== Problems to work on ==
A: Answer these questions using the post about Cameron's pledge on public data:
(i) At which institution did Cameron give his speech?
(ii) According to Cameron, how many public bodies are there in Britain today?
(iii) What does Cameron say the current handling of public information stands in the way of?
B: Print the section of the post about Cameron's pledge on public data that begins at the words "Cameron pledges to" and stops after the words "same end result.".
Selected text Block Start
Cameron pledges to free our data

David Cameron has taken the Conservatives’ promises on availability of public data a few steps further, in principle at least, in a speech at Imperial College on taking ‘broken politics’ into the ‘post-bureaucratic age’.

‘In Britain today, there are over 100,000 public bodies producing a huge amount of information,’ he said; ‘Most of this information is kept locked up by the state. And what is published is mostly released in formats that mean the information can’t be searched or used with other applications… This stands in the way of accountability.’ Now I’m still not convinced that there’s that much deliberate, conscious locking-up of data; but certainly, the formats in which that data is eventually made available often has the same end result.

OK, so we’re broadly agreed on the problem… what’s the solution, Dave?
Selected text Block End
Data under study Block Start
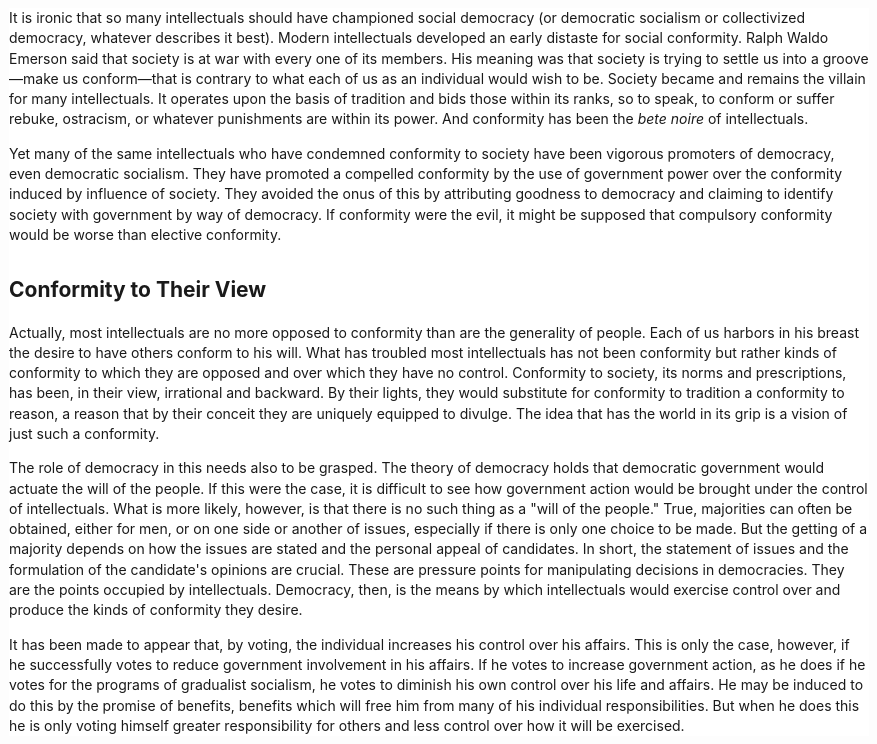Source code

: It is ironic that so many intellectuals should have championed social democracy
(or democratic socialism or collectivized democracy, whatever describes it
best). Modern intellectuals developed an early distaste for social conformity.
Ralph Waldo Emerson said that society is at war with every one of its members.
His meaning was that society is trying to settle us into a groove—make us
conform—that is contrary to what each of us as an individual would wish to be.
Society became and remains the villain for many intellectuals. It operates upon
the basis of tradition and bids those within its ranks, so to speak, to conform
or suffer rebuke, ostracism, or whatever punishments are within its power. And
conformity has been the *bete noire* of intellectuals.

Yet many of the same intellectuals who have condemned conformity to society have
been vigorous promoters of democracy, even democratic socialism. They have
promoted a compelled conformity by the use of government power over the
conformity induced by influence of society. They avoided the onus of this by
attributing goodness to democracy and claiming to identify society with
government by way of democracy. If conformity were the evil, it might be
supposed that compulsory conformity would be worse than elective conformity.

## Conformity to Their View

Actually, most intellectuals are no more opposed to conformity than are the
generality of people. Each of us harbors in his breast the desire to have others
conform to his will. What has troubled most intellectuals has not been
conformity but rather kinds of conformity to which they are opposed and over
which they have no control. Conformity to society, its norms and prescriptions,
has been, in their view, irrational and backward. By their lights, they would
substitute for conformity to tradition a conformity to reason, a reason that by
their conceit they are uniquely equipped to divulge. The idea that has the world
in its grip is a vision of just such a conformity.

The role of democracy in this needs also to be grasped. The theory of democracy
holds that democratic government would actuate the will of the people. If this
were the case, it is difficult to see how government action would be brought
under the control of intellectuals. What is more likely, however, is that there
is no such thing as a "will of the people." True, majorities can often be
obtained, either for men, or on one side or another of issues, especially if
there is only one choice to be made. But the getting of a majority depends on
how the issues are stated and the personal appeal of candidates. In short, the
statement of issues and the formulation of the candidate's opinions are crucial.
These are pressure points for manipulating decisions in democracies. They are
the points occupied by intellectuals. Democracy, then, is the means by which
intellectuals would exercise control over and produce the kinds of conformity
they desire.

It has been made to appear that, by voting, the individual increases his control
over his affairs. This is only the case, however, if he successfully votes to
reduce government involvement in his affairs. If he votes to increase government
action, as he does if he votes for the programs of gradualist socialism, he
votes to diminish his own control over his life and affairs. He may be induced
to do this by the promise of benefits, benefits which will free him from many of
his individual responsibilities. But when he does this he is only voting himself
greater responsibility for others and less control over how it will be
exercised.

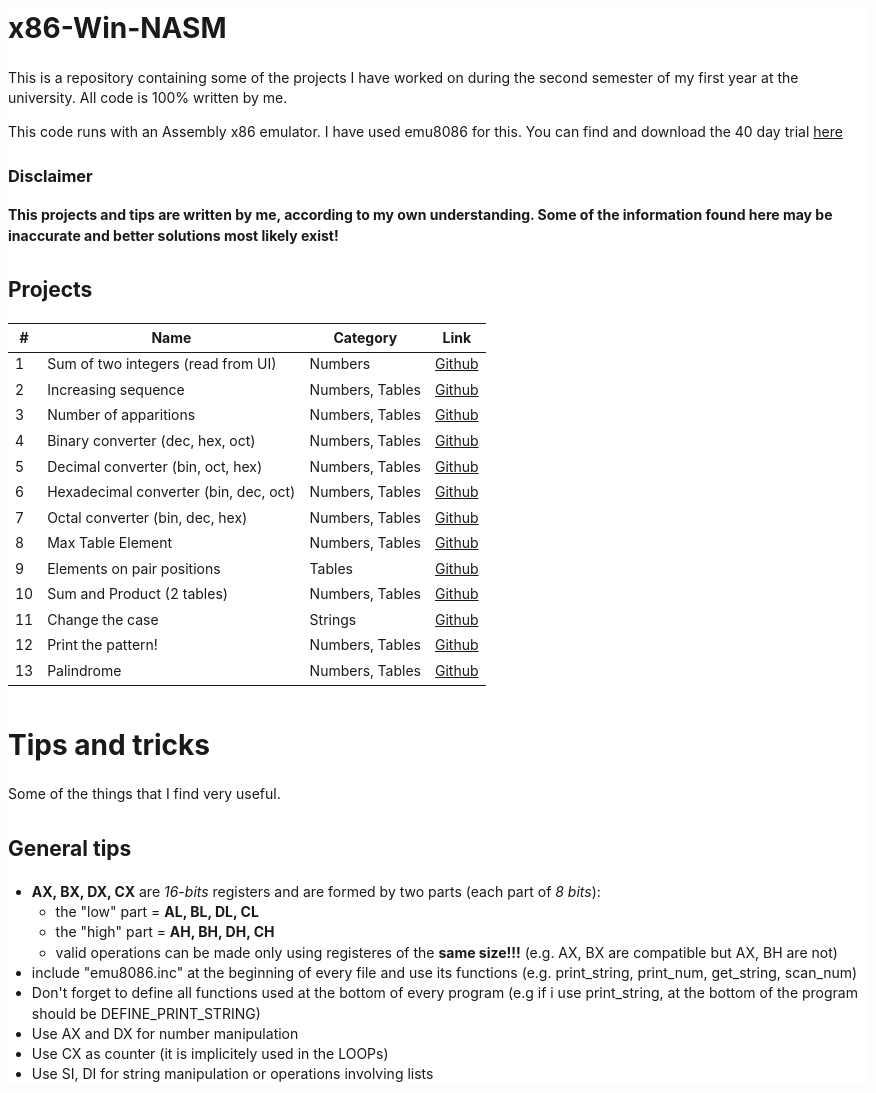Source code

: # x86-Win-NASM
This is a repository containing some of the projects I have worked on during the 
second semester of my first year at the university. All code is 100% written by me.

This code runs with an Assembly x86 emulator. I have used emu8086 for this. You can find and download the 
40 day trial [here](http://www.emu8086.com/)

### Disclaimer  
**This projects and tips are written by me, according to my own understanding. Some of the information found here may be inaccurate and better solutions most likely exist!**

## Projects


| #   | Name                                  | Category        | Link                                             |
| --- | ------------------------------------- | --------------- | ------------------------------------------------ |
| 1   | Sum of two integers (read from UI)    | Numbers         | [Github](./src/Numbers/int_sum.asm)              |
| 2   | Increasing sequence                   | Numbers, Tables | [Github](./src/Numbers/increasing_sequence.asm)  |
| 3   | Number of apparitions                 | Numbers, Tables | [Github](./src/Numbers/number_of_apparitions.asm)|       
| 4   | Binary converter (dec, hex, oct)      | Numbers, Tables | [Github](./src/Numbers/bin_converter.asm)        |
| 5   | Decimal converter (bin, oct, hex)     | Numbers, Tables | [Github](./src/Numbers/dec_converter.asm)        |
| 6   | Hexadecimal converter (bin, dec, oct) | Numbers, Tables | [Github](./src/Numbers/hex_converter.asm)        |
| 7   | Octal converter (bin, dec, hex)       | Numbers, Tables | [Github](./src/Numbers/octal_converter.asm)      |
| 8   | Max Table Element                     | Numbers, Tables | [Github](./src/Tables/max_elem_table.asm)        |
| 9   | Elements on pair positions            | Tables          | [Github](./src/Tables/pair_positions.asm)       |
| 10  | Sum and Product (2 tables)            | Numbers, Tables | [Github](./src/Tables/two_tables.asm)           |
| 11  | Change the case                       | Strings         | [Github](./src/Strings/case_change.asm)          |
| 12  | Print the pattern!                    | Numbers, Tables | [Github](./src/Strings/pattern_print.asm)        |
| 13  | Palindrome                            | Numbers, Tables | [Github](./src/Strings/palindrome.asm)           |
    

# Tips and tricks
Some of the things that I find very useful.

## General tips
- **AX, BX, DX, CX** are _16-bits_ registers and are formed by two parts (each part of _8 bits_): 
  - the "low" part = **AL, BL, DL, CL**
  - the "high" part = **AH, BH, DH, CH**
  - valid operations can be made only using registeres of the **same size!!!** (e.g. AX, BX are compatible but AX, BH are not)
- include "emu8086.inc" at the beginning of every file and use its functions (e.g. print_string, print_num, get_string, scan_num)
- Don't forget to define all functions used at the bottom of every program (e.g if i use print_string, at the bottom of the program should be DEFINE_PRINT_STRING)
- Use AX and DX for number manipulation
- Use CX as counter (it is implicitely used in the LOOPs)
- Use SI, DI for string manipulation or operations involving lists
Data under study Block End
== Results in order ==
A:
(i) Imperial College
(ii) Over 100,000
(iii) Accountability

B:
Cameron pledges to free our data

David Cameron has taken the Conservatives’ promises on availability of public data a few steps further, in principle at least, in a speech at Imperial College on taking ‘broken politics’ into the ‘post-bureaucratic age’.

‘In Britain today, there are over 100,000 public bodies producing a huge amount of information,’ he said; ‘Most of this information is kept locked up by the state. And what is published is mostly released in formats that mean the information can’t be searched or used with other applications… This stands in the way of accountability.’ Now I’m still not convinced that there’s that much deliberate, conscious locking-up of data; but certainly, the formats in which that data is eventually made available often has the same end result.